Enviada em 17/02/2020

Em 1729, o Iluminismo consolidou a Declaração dos Direitos do Homem e do Cidadão, garantindo pela primeira vez a dignidade humana a todos. No entanto, a sociedade brasileira, mostra-se inepta de tratar o carnaval como um símbolo de nacionalidade. Uma vez que, o meio ambiente e a dignidade social, é menosprezada por atividades e comportamentos humanitários que ferem os direitos, previstos pelos iluministas há quase três séculos.

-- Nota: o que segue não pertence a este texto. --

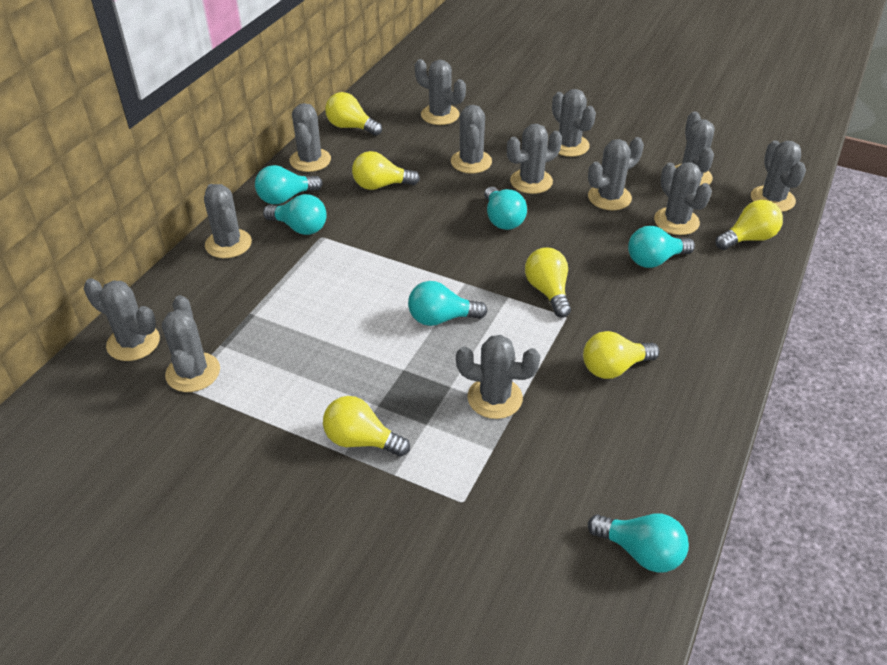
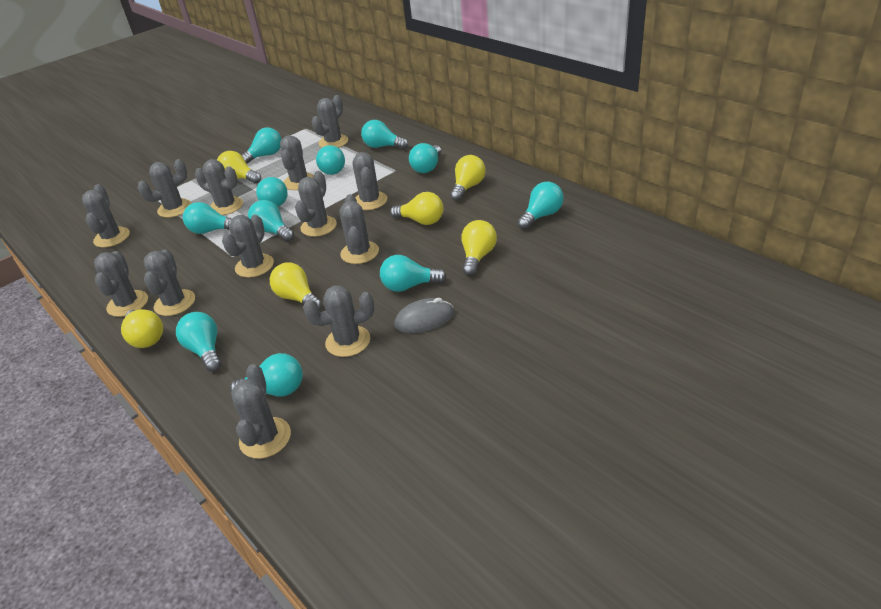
grey mouse: 0 -> 1
turquoise light bulb: 6 -> 11

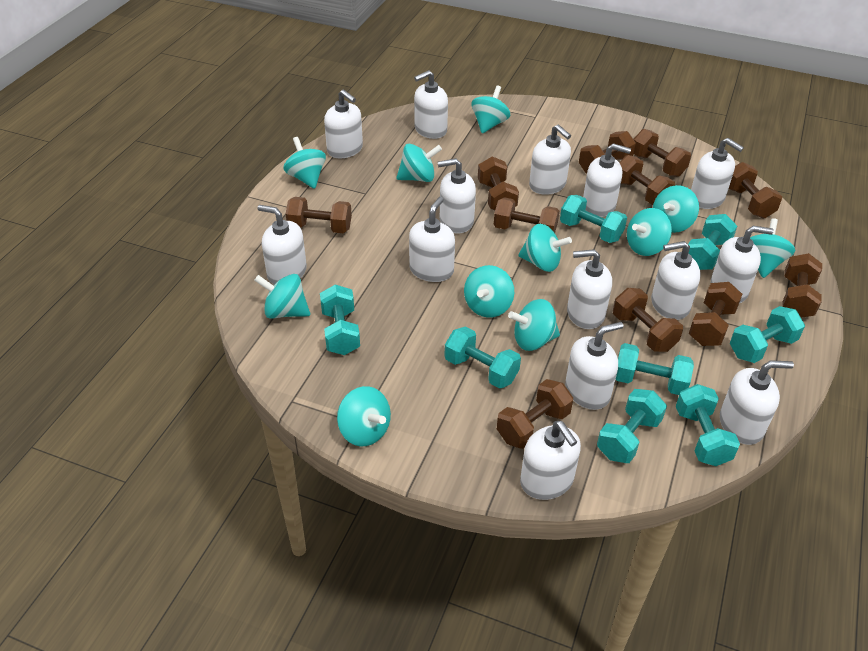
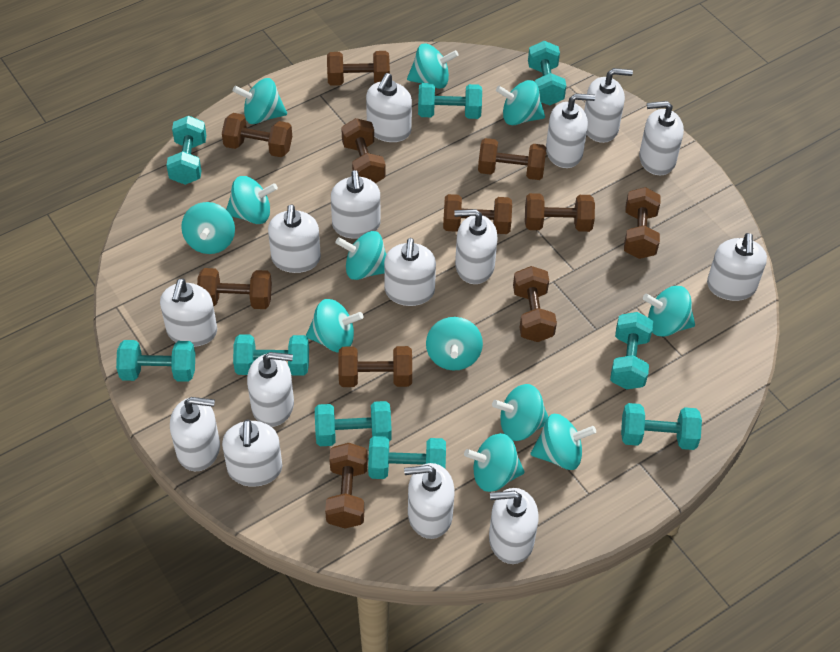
turquoise dumbbell: 8 -> 9
turquoise spinning top: 11 -> 12
white soap dispenser: 14 -> 15

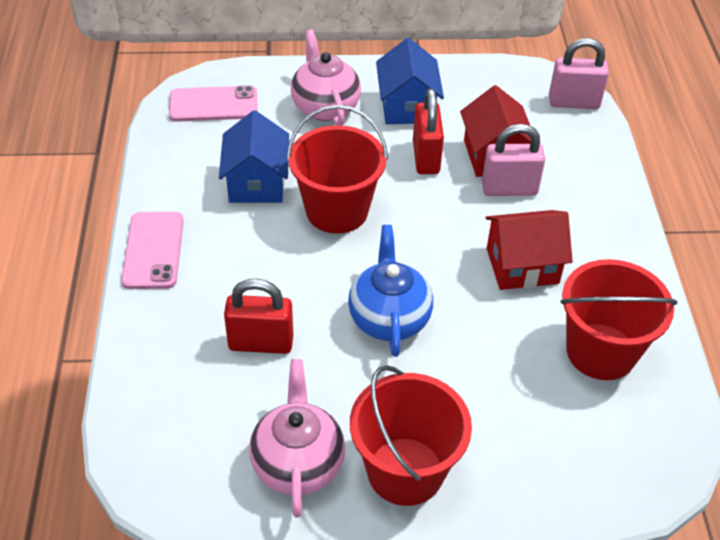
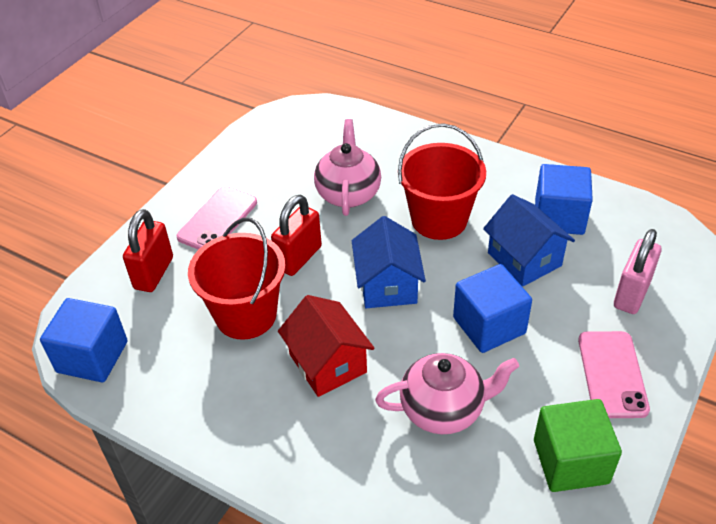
blue cube: 0 -> 3
blue teapot: 1 -> 0
green cube: 0 -> 1
pink padlock: 2 -> 1
red bucket: 3 -> 2
red house: 2 -> 1

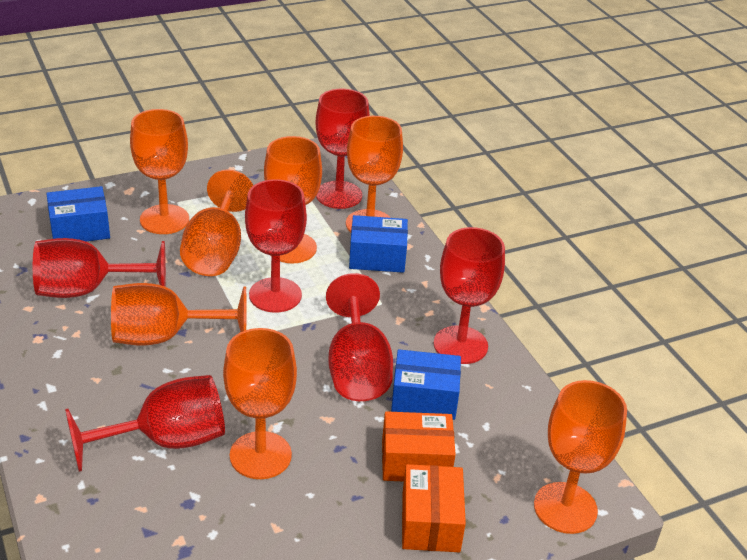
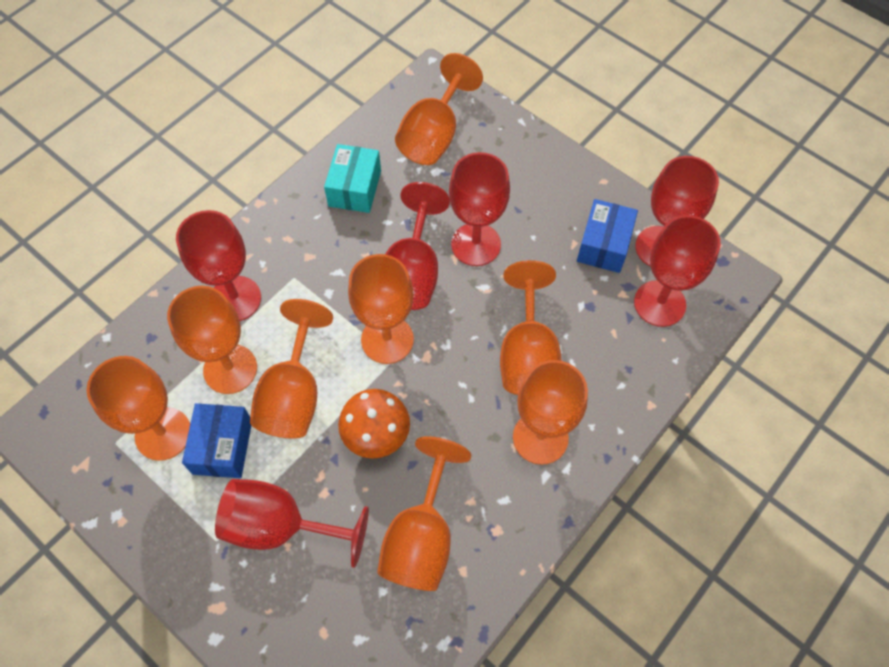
blue box: 3 -> 2
orange box: 2 -> 0
orange goblet: 7 -> 8
orange mushroom: 0 -> 1
turquoise box: 0 -> 1

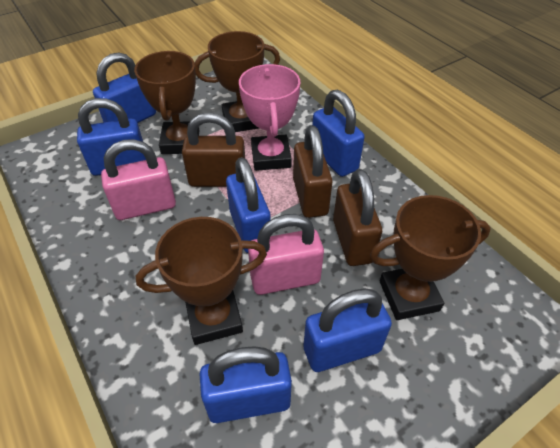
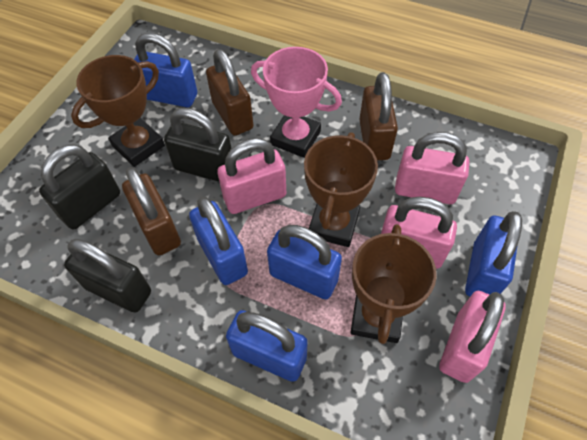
black padlock: 0 -> 3
blue padlock: 6 -> 5
brown trophy: 4 -> 3
pink padlock: 2 -> 4

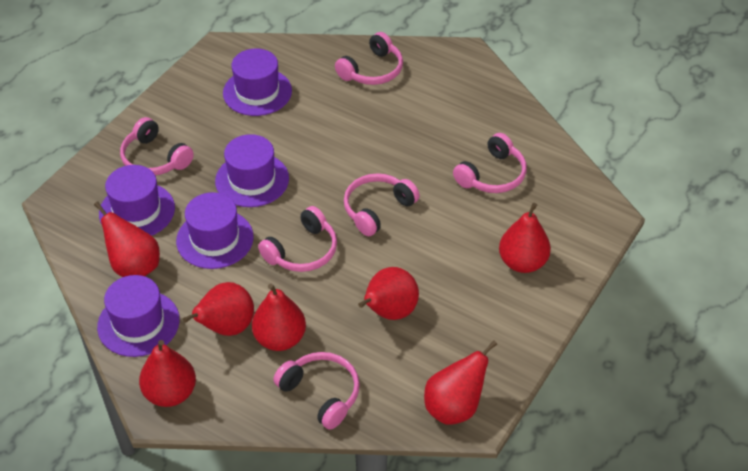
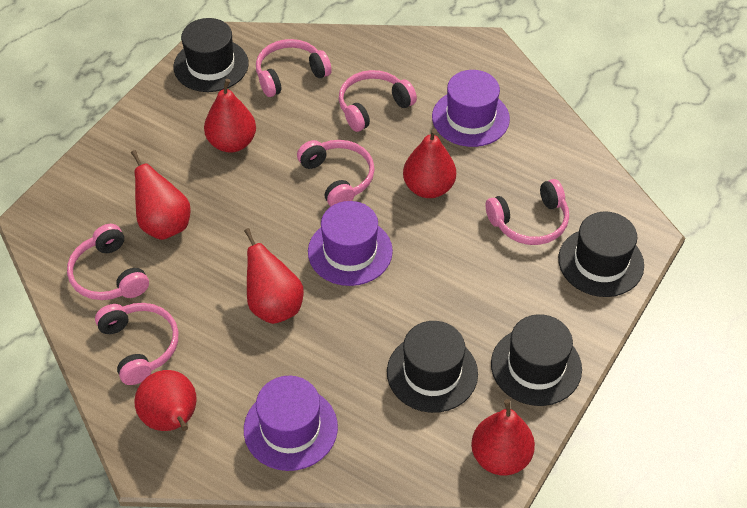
black hat: 0 -> 4
purple hat: 5 -> 3
red pear: 7 -> 6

Em primeiro plano, a falta de conscientização em relação ao meio ambiente, é uma das demais adversidades que faz do carnaval não ser, totalmente, enaltecido como um símbolo de nacionalidade. Nessa perspectiva, uma figura notória dos movimentos ambientais internacionais, Paul Watson,  relata que a inteligência é a habilidade das espécies para viver em harmonia com o meio ambiente. Nesse sentido, cabe a sociedade conscientizar-se desse infortuno, visto que, toneladas de lixos são recolhidos nas ruas e nos principais blocos de carnaval em todo o Brasil.

Em segundo plano, a falta de respeito evidenciada em blocos de carnaval, viola a dignidade do meio social. De acordo com escritor, Affonso Romano de Sant’anna, “O carnaval é basicamente um movimento diluidor da rebeldia”. Nesse viés, nos blocos de carnaval evidencia-se  um alto desperdício de comida e aumento de doenças sexualmente transmissíveis. Além disso, urinar, defecar e praticar atividades sexuais em via pública , exemplificam, o cenário dos bastidores nos blocos de carnaval em todo território nacional. Cabe então, o poder público fiscalizar e conscientizar a população para mudar essa conduta.

Impende, pois, que indivíduos e instituições públicas cooperem para que o carnaval torne-se, verdadeiramente, um símbolo de nacionalidade. Nessa lógica, os cidadãos e o mistério do meio ambiente, devem repudiar práticas de baixo prestígio, por meio de debates nas mídias sociais capazes de combater, com urgência, a prevalência das adversidades praticadas nos blocos, a fim de consumar as atividades que a agridem a nacionalidade brasileira. O poder público, por sua vez, pode promover denúncias contra atitudes que menosprezem a dignidade do cidadão, por intermédio de ações judiciais com intuito de combater essa problemática. Só então, podemos ter verdadeiramente, o carnal como símbolo da nacionalidade brasileira.